In [1]:
import isri_tools

In [2]:
a = "👉 étagères𐌰"
b = "etag.µbleble"

A, B = isri_tools.align(a, b, 'x')
print(A)
print(B)

👉 étagèrxxes𐌰x
exxtag.µbleble


In [3]:
A, B = isri_tools.get_align_map(a, b)
print(A)
print(B)

[0, 1, 2, 3, 4, 5, 6, 7, 10, 11, 12]
[0, 3, 4, 5, 6, 7, 8, 9, 10, 11, 12, 13]


In [18]:
import regex
import numpy as np
from warnings import warn

tag_list = ["PER", "LOC", "ACT", "CARD", "FT", "TITRE"]

def normalize(txt: str):
    return txt


def add_tags_prediction(ner_xml: str, text_ocr: str):
     # Sanity check
    cbegin = { tag : ner_xml.count(f"<{tag}>") for tag in tag_list }
    cend = { tag : ner_xml.count(f"</{tag}>") for tag in tag_list }
    if cbegin != cend:
        warn(f"The string '{ner_xml}' has unbalanced tags.")
        print("Opening:", cbegin)
        print("Closing:", cend)

    ## 1. Chunking
    chunks = regex.split("(</?\L<tag>>)", ner_xml, tag=tag_list)
    print("chunks:", chunks)
    A_chunks = chunks[0::2]
    A_tags = [] if len(chunks) < 2 else chunks[1::2]

    # 2.1 Normalize
    A_chunks = list(map(normalize, A_chunks))
    a = "".join(A_chunks)
    b = normalize(text_ocr)

    # 2.2 Single char "normalizations"
    # tolerance to OCR single char substitutions (case insensitive, no accents, etc.)
    # which DO NOT CHANGE THE MATCHING
    case_insensitive = True
    ai = a
    bi = b
    if case_insensitive:
        ai = a.lower()
        bi = b.lower()

    # 3. Align
    A, B = isri_tools.align(ai, bi, ' ')
    print(A)
    print(B)
    A, B = isri_tools.get_align_map(ai, bi)

    # 4. 
    pos_tags = np.cumsum([len(x) for x in A_chunks[:-1]])
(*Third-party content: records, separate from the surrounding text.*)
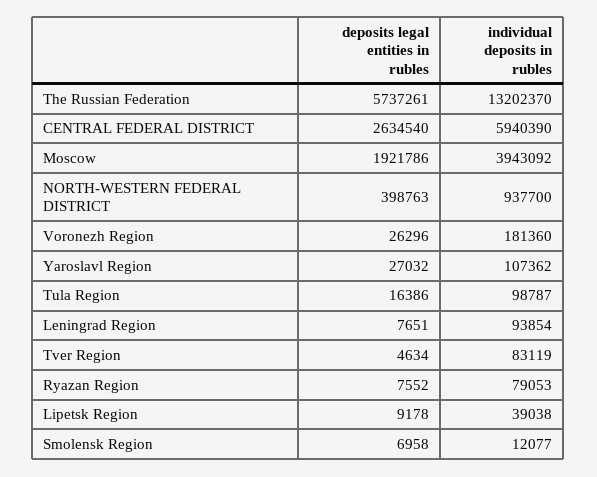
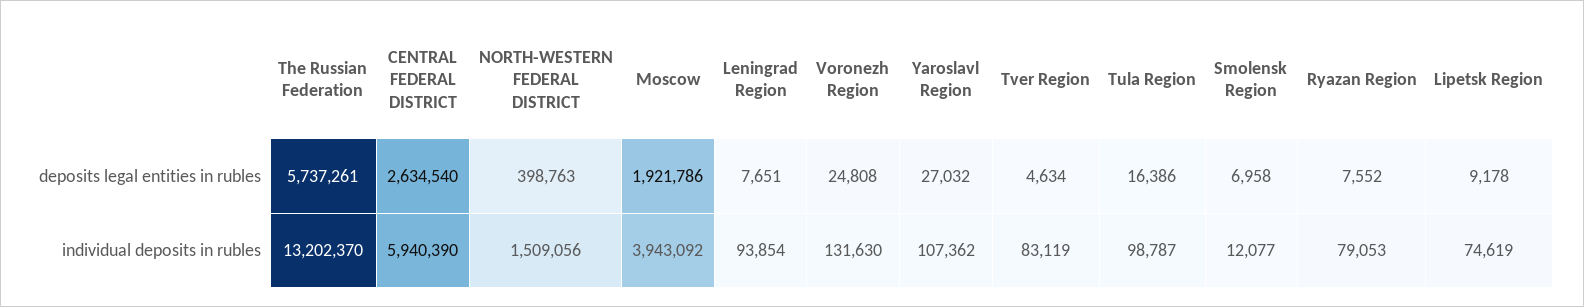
  {
    "deposits legal entities in rubles": {
      "The Russian Federation": 5737261,
      "CENTRAL FEDERAL DISTRICT": 2634540,
      "Moscow": 1921786,
      "NORTH-WESTERN FEDERAL DISTRICT": 398763,
-     "Voronezh Region": 26296,
+     "Voronezh Region": 24808,
      "Yaroslavl Region": 27032,
      "Tula Region": 16386,
      "Leningrad Region": 7651,
      "Tver Region": 4634,
      "Ryazan Region": 7552,
      "Lipetsk Region": 9178,
      "Smolensk Region": 6958
    },
    "individual deposits in rubles": {
      "The Russian Federation": 13202370,
      "CENTRAL FEDERAL DISTRICT": 5940390,
      "Moscow": 3943092,
-     "NORTH-WESTERN FEDERAL DISTRICT": 937700,
+     "NORTH-WESTERN FEDERAL DISTRICT": 1509056,
-     "Voronezh Region": 181360,
+     "Voronezh Region": 131630,
      "Yaroslavl Region": 107362,
      "Tula Region": 98787,
      "Leningrad Region": 93854,
      "Tver Region": 83119,
      "Ryazan Region": 79053,
-     "Lipetsk Region": 39038,
+     "Lipetsk Region": 74619,
      "Smolensk Region": 12077
    }
  }

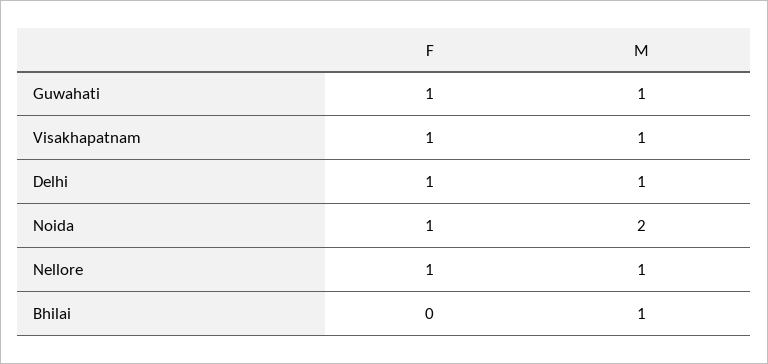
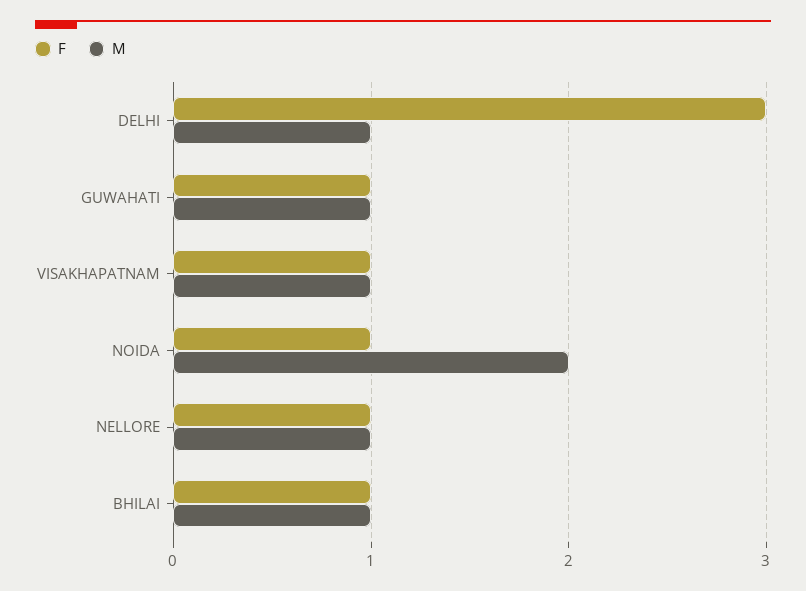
  {
    "F": {
      "Guwahati": 1,
      "Visakhapatnam": 1,
-     "Delhi": 1,
+     "Delhi": 3,
      "Noida": 1,
      "Nellore": 1,
-     "Bhilai": 0
+     "Bhilai": 1
    },
    "M": {
      "Guwahati": 1,
      "Visakhapatnam": 1,
      "Delhi": 1,
      "Noida": 2,
      "Nellore": 1,
      "Bhilai": 1
    }
  }

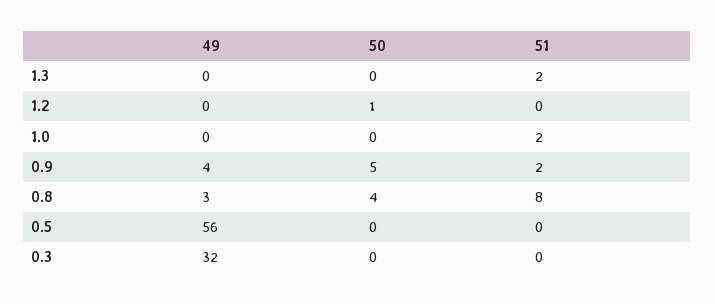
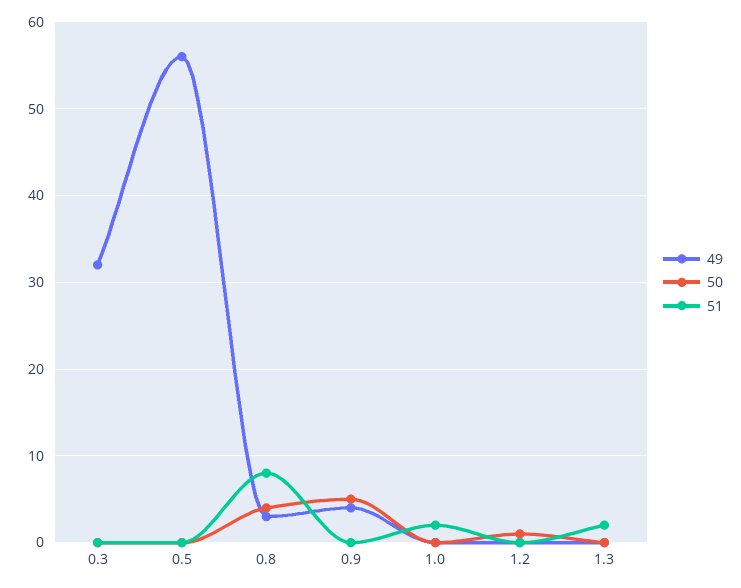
  {
    "49": {
      "1.3": 0,
      "1.2": 0,
      "1.0": 0,
      "0.9": 4,
      "0.8": 3,
      "0.5": 56,
      "0.3": 32
    },
    "50": {
      "1.3": 0,
      "1.2": 1,
      "1.0": 0,
      "0.9": 5,
      "0.8": 4,
      "0.5": 0,
      "0.3": 0
    },
    "51": {
      "1.3": 2,
      "1.2": 0,
      "1.0": 2,
-     "0.9": 2,
+     "0.9": 0,
      "0.8": 8,
      "0.5": 0,
      "0.3": 0
    }
  }

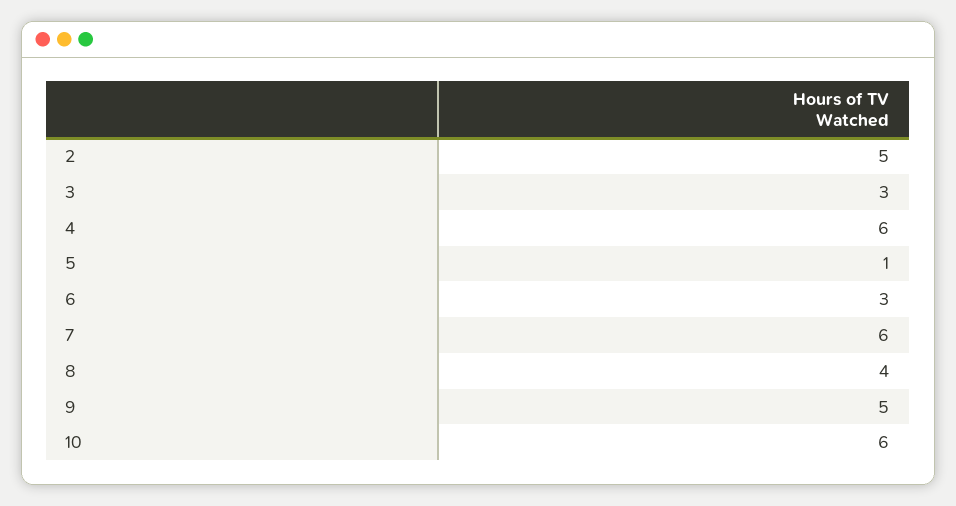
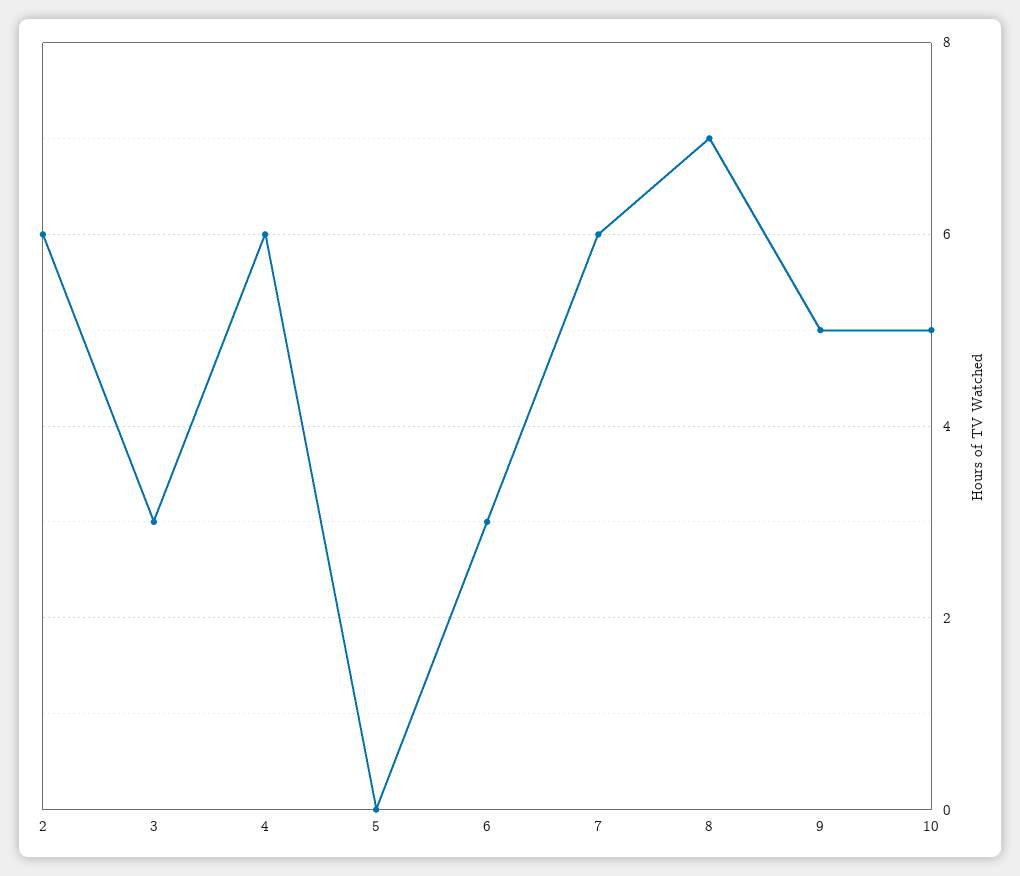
  {
-   "2": 5,
+   "2": 6,
    "3": 3,
    "4": 6,
-   "5": 1,
+   "5": 0,
    "6": 3,
    "7": 6,
-   "8": 4,
+   "8": 7,
    "9": 5,
-   "10": 6
+   "10": 5
  }

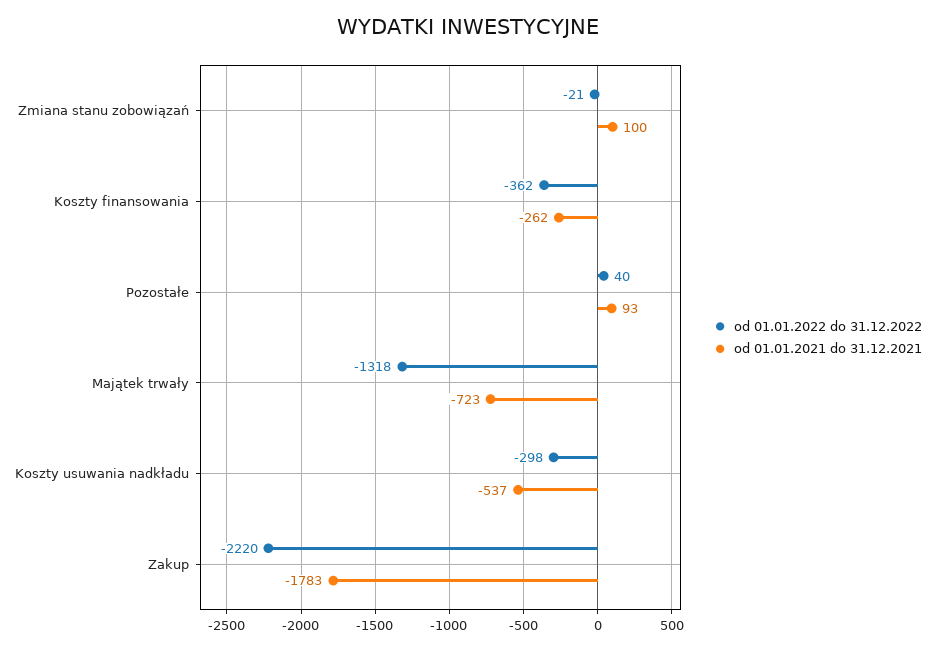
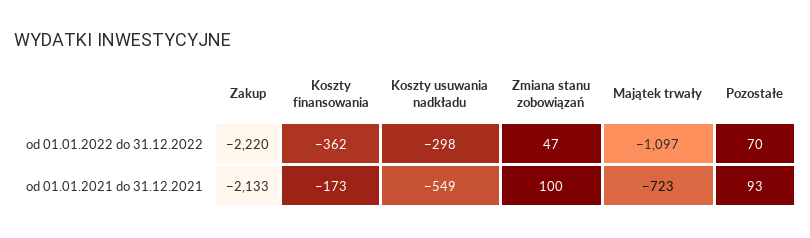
  {
    "od 01.01.2022 do 31.12.2022": {
-     "Zmiana stanu zobowiązań": -21,
+     "Zmiana stanu zobowiązań": 47,
      "Koszty finansowania": -362,
-     "Pozostałe": 40,
+     "Pozostałe": 70,
-     "Majątek trwały": -1318,
+     "Majątek trwały": -1097,
      "Koszty usuwania nadkładu": -298,
      "Zakup": -2220
    },
    "od 01.01.2021 do 31.12.2021": {
      "Zmiana stanu zobowiązań": 100,
-     "Koszty finansowania": -262,
+     "Koszty finansowania": -173,
      "Pozostałe": 93,
      "Majątek trwały": -723,
-     "Koszty usuwania nadkładu": -537,
+     "Koszty usuwania nadkładu": -549,
-     "Zakup": -1783
+     "Zakup": -2133
    }
  }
    # 5. Reprojet b on the alignment string
    n = max(np.max(A), np.max(B)) + 1
    chr_list = [ '' for i in range(n + 1)]
    for k, c in zip(B, b):
        chr_list[k] = c


    # 6. Add tags on the alignment string
    for p, tag in zip(reversed(pos_tags), reversed(A_tags)):
        if tag.startswith("</"):
            print(p, a[p-1], chr_list[A[p-1] + 1])
            chr_list.insert(A[p-1]+1, tag)
        else:
            print(p, a[p], chr_list[A[p]])
            chr_list.insert(A[p], tag)

    return "".join(chr_list)

In [19]:
A = "<PER>Anthony</PER>, fab. du <ACT>pêche</ACT>, <LOC>Châtelet</LOC>"
B = "Mme Antoine, fab la pecheur du chatelet et du Faub. St Antoine"
add_tags_prediction(A, B)

chunks: ['', '<PER>', 'Anthony', '</PER>', ', fab. du ', '<ACT>', 'pêche', '</ACT>', ', ', '<LOC>', 'Châtelet', '</LOC>', '']
    anthony, fab. du pêche,     châtelet                       
mme antoine, fab  la pecheur du chatelet et du faub. st antoine
32 t  
24 C c
22 e u
17 p p
7 y ,
0 A A


'Mme <PER>Antoine</PER>, fab la <ACT>peche</ACT>ur du <LOC>chatelet</LOC> et du Faub. St Antoine'

In [20]:
A = "Mme <PER>Anthony</PER>, fab. du <ACT>pêche</ACT>, <LOC>Châtelet</LOC>"
B = "Mme Antoine, fab la pecheur du chatelet et du Faub. St Antoine"
add_tags_prediction(A, B)

chunks: ['Mme ', '<PER>', 'Anthony', '</PER>', ', fab. du ', '<ACT>', 'pêche', '</ACT>', ', ', '<LOC>', 'Châtelet', '</LOC>', '']
mme anthony, fab. du pêche,     châtelet                       
mme antoine, fab  la pecheur du chatelet et du faub. st antoine
36 t  
28 C c
26 e u
21 p p
11 y ,
4 A A


'Mme <PER>Antoine</PER>, fab la <ACT>peche</ACT>ur du <LOC>chatelet</LOC> et du Faub. St Antoine'